◆ WHAT IS NEEDED: Filter these entries down to the lines that hold the word "significant", and show each of them.

::: PROVIDED DATA

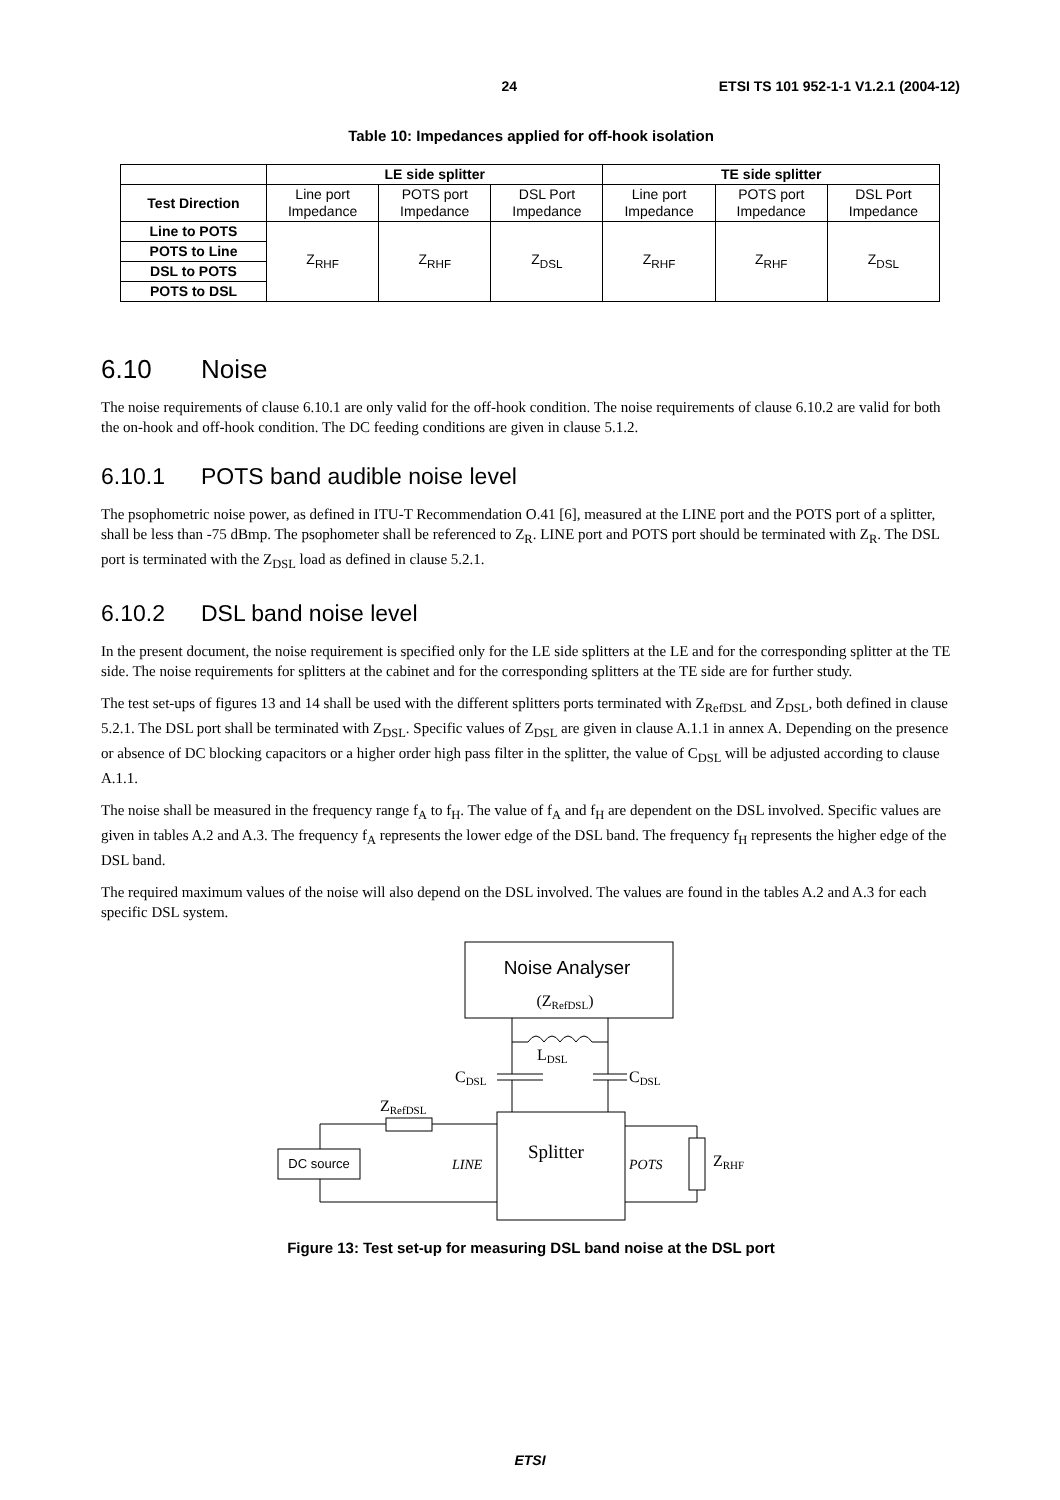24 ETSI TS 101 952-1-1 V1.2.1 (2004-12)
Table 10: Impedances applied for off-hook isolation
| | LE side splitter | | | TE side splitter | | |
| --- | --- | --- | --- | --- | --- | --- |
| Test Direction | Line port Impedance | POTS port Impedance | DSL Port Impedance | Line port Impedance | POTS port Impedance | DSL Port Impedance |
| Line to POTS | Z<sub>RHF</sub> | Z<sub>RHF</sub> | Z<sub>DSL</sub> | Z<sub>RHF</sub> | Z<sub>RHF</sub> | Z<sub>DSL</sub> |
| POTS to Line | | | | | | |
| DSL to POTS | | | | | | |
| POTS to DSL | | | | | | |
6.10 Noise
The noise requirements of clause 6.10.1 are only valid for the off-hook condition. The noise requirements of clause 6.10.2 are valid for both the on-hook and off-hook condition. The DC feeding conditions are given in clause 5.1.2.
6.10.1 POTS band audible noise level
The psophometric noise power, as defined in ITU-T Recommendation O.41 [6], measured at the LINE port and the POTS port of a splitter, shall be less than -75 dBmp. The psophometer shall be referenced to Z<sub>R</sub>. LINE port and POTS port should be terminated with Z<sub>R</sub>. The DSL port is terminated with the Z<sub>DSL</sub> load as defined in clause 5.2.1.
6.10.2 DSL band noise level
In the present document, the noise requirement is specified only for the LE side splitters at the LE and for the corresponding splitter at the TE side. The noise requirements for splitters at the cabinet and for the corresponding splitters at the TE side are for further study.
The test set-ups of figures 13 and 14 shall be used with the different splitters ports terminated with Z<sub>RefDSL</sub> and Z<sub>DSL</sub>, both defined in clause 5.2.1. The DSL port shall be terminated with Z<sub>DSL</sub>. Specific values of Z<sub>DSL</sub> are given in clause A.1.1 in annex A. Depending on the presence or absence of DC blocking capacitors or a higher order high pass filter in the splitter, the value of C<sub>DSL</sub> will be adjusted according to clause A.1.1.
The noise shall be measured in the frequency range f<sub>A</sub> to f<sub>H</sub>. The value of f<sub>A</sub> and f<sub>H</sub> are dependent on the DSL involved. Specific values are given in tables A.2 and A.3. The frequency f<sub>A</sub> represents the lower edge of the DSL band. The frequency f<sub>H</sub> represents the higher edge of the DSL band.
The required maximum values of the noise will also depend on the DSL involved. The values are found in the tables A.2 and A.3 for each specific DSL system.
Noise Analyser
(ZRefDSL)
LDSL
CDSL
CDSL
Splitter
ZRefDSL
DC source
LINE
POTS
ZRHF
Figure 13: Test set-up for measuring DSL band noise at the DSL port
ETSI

::::::
::: PROVIDED DATA

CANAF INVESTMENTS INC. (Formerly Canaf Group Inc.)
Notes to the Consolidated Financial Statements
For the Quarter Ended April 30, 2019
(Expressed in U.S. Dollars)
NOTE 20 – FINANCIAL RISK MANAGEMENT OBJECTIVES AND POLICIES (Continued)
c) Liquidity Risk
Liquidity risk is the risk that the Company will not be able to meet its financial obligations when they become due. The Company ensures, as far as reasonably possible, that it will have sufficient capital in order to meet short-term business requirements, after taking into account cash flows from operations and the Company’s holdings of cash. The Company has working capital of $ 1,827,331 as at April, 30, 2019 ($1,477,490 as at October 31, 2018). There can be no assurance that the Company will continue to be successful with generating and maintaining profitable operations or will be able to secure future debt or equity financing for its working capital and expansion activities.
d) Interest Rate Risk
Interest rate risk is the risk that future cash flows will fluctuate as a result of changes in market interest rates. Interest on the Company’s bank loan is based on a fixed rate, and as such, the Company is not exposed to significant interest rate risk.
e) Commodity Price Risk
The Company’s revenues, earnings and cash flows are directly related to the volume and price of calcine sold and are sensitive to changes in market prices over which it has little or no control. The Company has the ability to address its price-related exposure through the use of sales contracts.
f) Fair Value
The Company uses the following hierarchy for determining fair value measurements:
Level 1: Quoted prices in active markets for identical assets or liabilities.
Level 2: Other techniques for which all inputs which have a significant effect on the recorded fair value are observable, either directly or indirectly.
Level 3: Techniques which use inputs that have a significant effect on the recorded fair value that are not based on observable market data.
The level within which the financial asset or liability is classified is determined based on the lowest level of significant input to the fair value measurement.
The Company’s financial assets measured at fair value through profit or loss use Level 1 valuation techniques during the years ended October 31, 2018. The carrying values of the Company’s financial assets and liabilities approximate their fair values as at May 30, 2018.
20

::::::
::: PROVIDED DATA

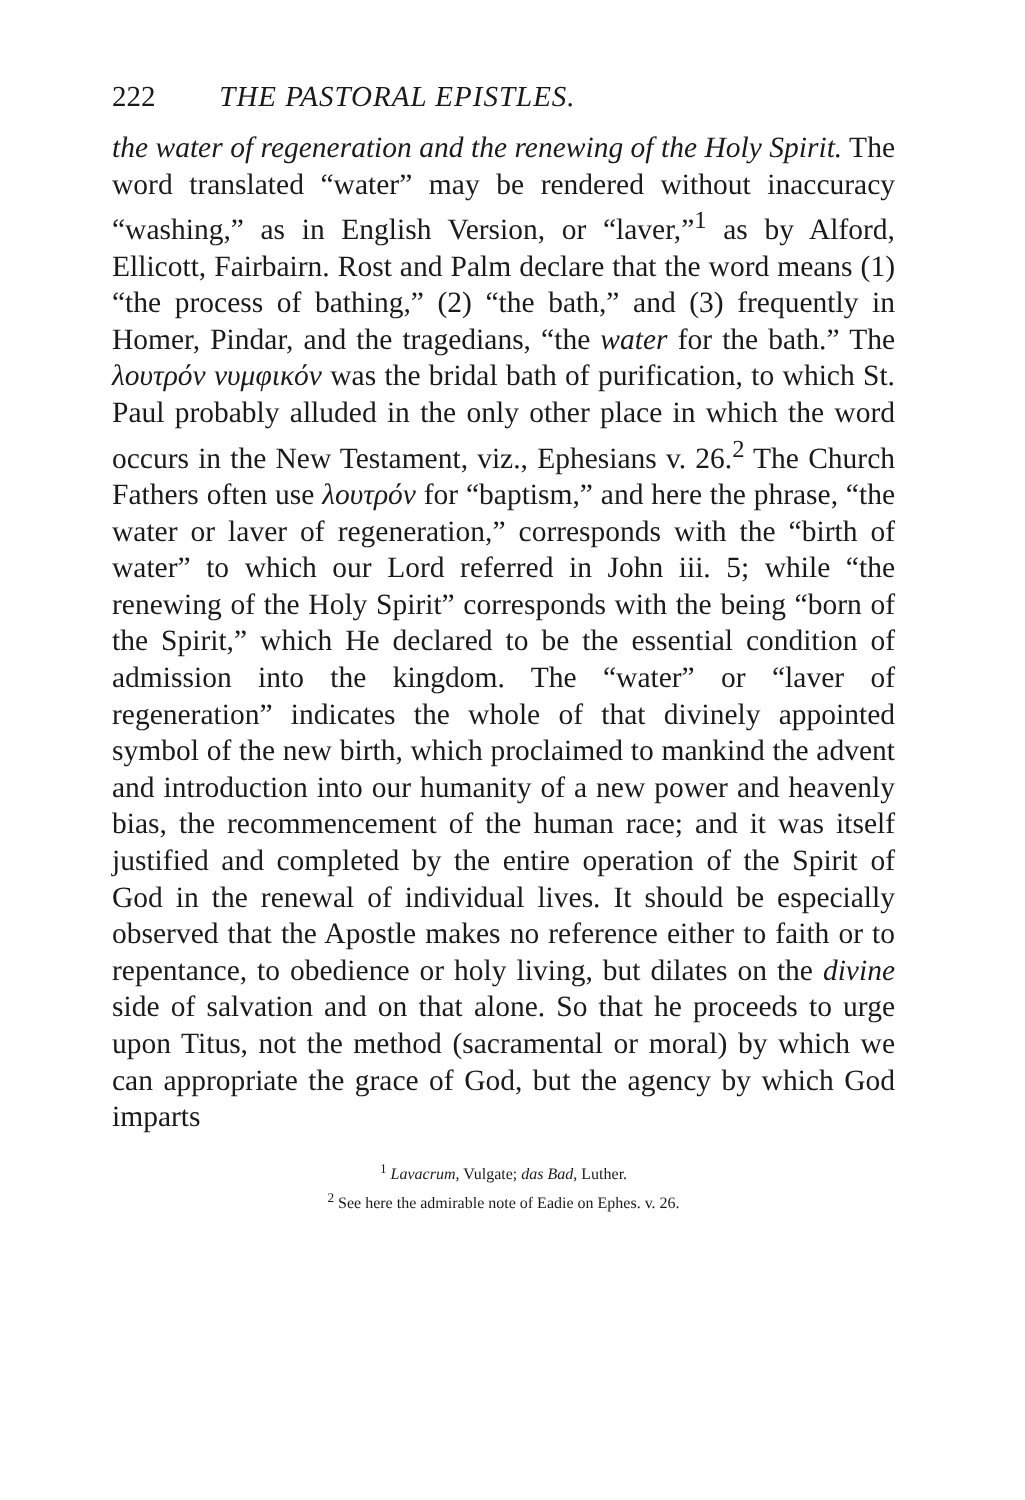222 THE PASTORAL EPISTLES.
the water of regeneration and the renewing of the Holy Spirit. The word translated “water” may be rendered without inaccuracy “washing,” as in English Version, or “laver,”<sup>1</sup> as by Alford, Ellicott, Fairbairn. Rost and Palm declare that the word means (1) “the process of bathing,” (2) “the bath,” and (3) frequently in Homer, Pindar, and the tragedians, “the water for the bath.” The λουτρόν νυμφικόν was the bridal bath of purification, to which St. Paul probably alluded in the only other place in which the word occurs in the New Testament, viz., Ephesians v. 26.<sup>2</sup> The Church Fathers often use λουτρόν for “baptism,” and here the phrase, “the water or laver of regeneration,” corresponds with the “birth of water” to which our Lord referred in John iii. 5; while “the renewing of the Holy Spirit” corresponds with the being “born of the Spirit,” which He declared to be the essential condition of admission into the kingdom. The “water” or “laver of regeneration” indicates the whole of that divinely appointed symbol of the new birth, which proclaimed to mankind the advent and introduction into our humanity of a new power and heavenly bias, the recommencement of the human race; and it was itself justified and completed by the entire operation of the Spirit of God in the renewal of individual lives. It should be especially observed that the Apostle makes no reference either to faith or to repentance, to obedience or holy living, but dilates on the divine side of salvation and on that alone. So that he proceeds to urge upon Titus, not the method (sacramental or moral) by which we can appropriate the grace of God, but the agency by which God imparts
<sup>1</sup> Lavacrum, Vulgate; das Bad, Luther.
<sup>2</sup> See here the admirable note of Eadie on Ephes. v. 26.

::::::

◆ RESULT OF THE TASK:
Interest rate risk is the risk that future cash flows will fluctuate as a result of changes in market interest rates. Interest on the Company’s bank loan is based on a fixed rate, and as such, the Company is not exposed to significant interest rate risk.
Level 2: Other techniques for which all inputs which have a significant effect on the recorded fair value are observable, either directly or indirectly.
Level 3: Techniques which use inputs that have a significant effect on the recorded fair value that are not based on observable market data.
The level within which the financial asset or liability is classified is determined based on the lowest level of significant input to the fair value measurement.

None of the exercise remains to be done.